The culprit is attention span. If you stare transfixed, your mind, knowing the scene isn’t changing, says “I already know that”, and refuses to store away the same image yet again.

So the solution is not to stare.

What? Not look at that most marvelous miracle you’ve traveled umpteen thousand kilometers to see?

No, I didn’t say not to look, I said not to stare.

Pre-record a cassette, timed to start at the first diamond ring. On it, tell yourself what to notice during different parts of your precious few minutes in the Moon’s shadow. Notice how the umbra envelopes you, enjoy the diamond ring, then examine the prominences (they’re bright, so you don’t have to be fully dark-adapted). Next, survey the corona – its general shape, and any outstanding features.

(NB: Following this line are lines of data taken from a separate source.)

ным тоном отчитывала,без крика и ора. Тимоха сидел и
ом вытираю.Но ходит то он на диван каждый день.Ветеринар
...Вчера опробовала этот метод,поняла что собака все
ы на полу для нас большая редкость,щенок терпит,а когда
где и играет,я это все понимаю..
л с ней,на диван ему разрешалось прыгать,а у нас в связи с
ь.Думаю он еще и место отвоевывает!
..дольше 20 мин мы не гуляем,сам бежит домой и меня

Switch away for a few seconds, to check the colors all 360° around the horizon. Since totality is just starting, it’ll be darkest in the west, lighter in the east. Now back to the Sun. Your eyes, now partly dark-adapted, are ready for the corona. Which is the very longest streamer, and how far out can you trace it? Where is the innermost dark wedge? Pick out an interesting pattern of filaments and make a mental engraving of it.

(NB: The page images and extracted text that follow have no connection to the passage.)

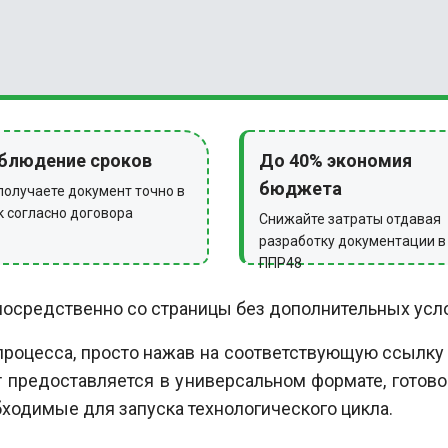
блюдение сроков
До 40% экономия
бюджета
получаете документ точно в
к согласно договора
Снижайте затраты отдавая
разработку документации в
ППР48
посредственно со страницы без дополнительных усло
 процесса, просто нажав на соответствующую ссылку 
т предоставляется в универсальном формате, готов
ходимые для запуска технологического цикла.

OK, back to the horizon. Sweep around again, and notice how much difference a minute or two makes. The west is lightening, foretelling totality’s end, and the east is dark, where folks down-path are just now getting theirs.

Finally, back to the Sun. Review the best coronal details. Look again at prominences, since there’s a whole different crop of them on the third-contact side. Watch for the pink fringe of chromosphere that anticipates – yes, here it comes – the second diamond ring.

How quickly the corona fades! – and now, even the last of it is going – and it’s incredible how bright even that tiny wedge of Sun’s surface can be!

And now this eclipse, too, is over. But this time you’ve won. From each separate span of attention during totality you can savor your 8 seconds of mental replay. If you moved your attention enough times, you’ll recall many times that 8-second limit. Yes, Sperling’s 8-Second Law can be beaten!